| WHAT YOU ARE ASKED TO DO |
Transcribe the lines of the listing below from the one containing "Logistik Studium" through the one containing "Berufsbegleitendes Präsenzstudium Supply", keeping every line unchanged.

| EXERCISE MATERIALS |
------------------------------------------------------------------------
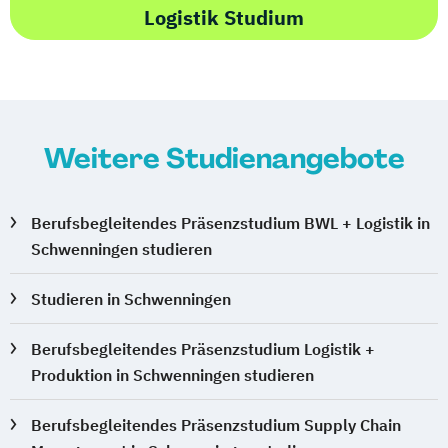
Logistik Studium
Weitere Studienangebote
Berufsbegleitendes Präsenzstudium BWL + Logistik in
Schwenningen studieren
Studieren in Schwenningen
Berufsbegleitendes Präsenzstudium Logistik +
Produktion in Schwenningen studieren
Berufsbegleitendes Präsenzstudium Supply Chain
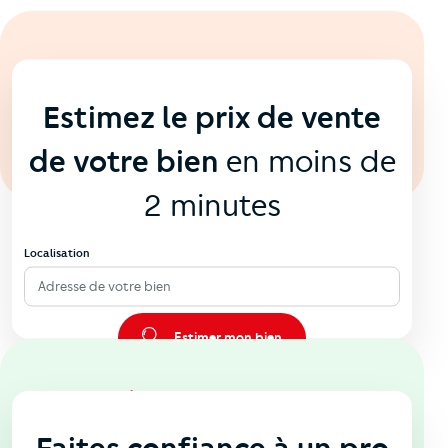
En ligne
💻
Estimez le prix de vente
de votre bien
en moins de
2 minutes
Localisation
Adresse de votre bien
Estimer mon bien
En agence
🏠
------------------------------------------------------------------------
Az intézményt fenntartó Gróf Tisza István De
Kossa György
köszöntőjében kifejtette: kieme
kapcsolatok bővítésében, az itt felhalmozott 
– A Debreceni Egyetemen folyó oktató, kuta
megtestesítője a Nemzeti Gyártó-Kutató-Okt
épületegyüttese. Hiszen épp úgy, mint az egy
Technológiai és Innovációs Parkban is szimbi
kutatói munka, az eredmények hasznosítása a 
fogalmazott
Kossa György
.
------------------------------------------------------------------------
| YOUR RESPONSE |
Logistik Studium
Weitere Studienangebote
Berufsbegleitendes Präsenzstudium BWL + Logistik in
Schwenningen studieren
Studieren in Schwenningen
Berufsbegleitendes Präsenzstudium Logistik +
Produktion in Schwenningen studieren
Berufsbegleitendes Präsenzstudium Supply Chain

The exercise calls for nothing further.